## PAGE TEXT
+++++
It is increasingly recognized that administrative agencies must be responsive to public will [33], which can be accomplished indirectly through action by elected representatives. Directly, legislation such as the Administrative Procedures Act of 1946 has compelled administrators to consult the public about proposed rulemaking activities across various agencies. The Federal Advisory Committee Act, which implicitly recognizes that expertise can lie outside the agency, recognizes the merits of seeking advice from citizens. But these solutions are only partial. The OG Initiative extends responsiveness more radically by acknowledging that citizens must have information to hold agencies accountable and the desirability of direct input in the decision making-processes taken by administrative agencies.

Thus, although e-democracy in political and e-government in administrative realms have been largely separated, it now appears OG brings these two spheres of activity together. But whether federal agency attempts to implement open government are best viewed as e-democracy or e-governance, it seems clear that these efforts take place in contexts that lack the conceptual frameworks and the performance benchmarks for evaluating their success (see, e.g. [37]).
+++++
## SOURCE MATERIAL
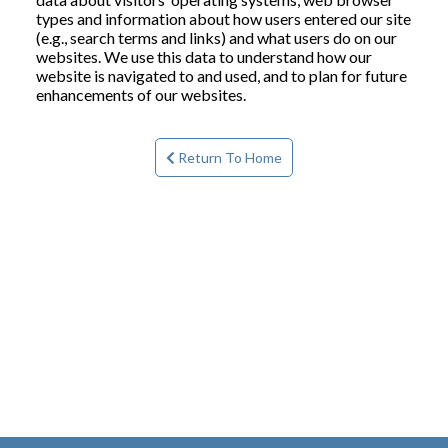
types and information about how users entered our site
(e.g., search terms and links) and what users do on our
websites. We use this data to understand how our
website is navigated to and used, and to plan for future
enhancements of our websites.
Return To Home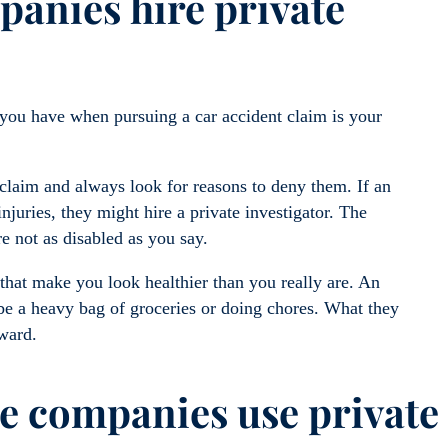
anies hire private
 you have when pursuing a car accident claim is your
 claim and always look for reasons to deny them. If an
njuries, they might hire a private investigator. The
re not as disabled as you say.
 that make you look healthier than you really are. An
 be a heavy bag of groceries or doing chores. What they
rward.
e companies use private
+++++
## ACTIONS TO TAKE
1: Duplicate the part of the open government passage that opens with the words containing "Thus, although e-democracy" and closes with "(see, e.g. [37]).".
2: Summarize the open government passage in two sentences.

## RESPONSES PER TASK
1:
Thus, although e-democracy in political and e-government in administrative realms have been largely separated, it now appears OG brings these two spheres of activity together. But whether federal agency attempts to implement open government are best viewed as e-democracy or e-governance, it seems clear that these efforts take place in contexts that lack the conceptual frameworks and the performance benchmarks for evaluating their success (see, e.g. [37]).

2: Administrative agencies are increasingly expected to respond to public will, and laws such as the Administrative Procedures Act of 1946 and the Federal Advisory Committee Act have pushed them to consult citizens, though these solutions are only partial. The OG Initiative goes further by recognizing that citizens need information to hold agencies accountable and should have direct input into agency decisions, bringing e-democracy and e-government together, yet these efforts lack the conceptual frameworks and performance benchmarks needed to evaluate their success.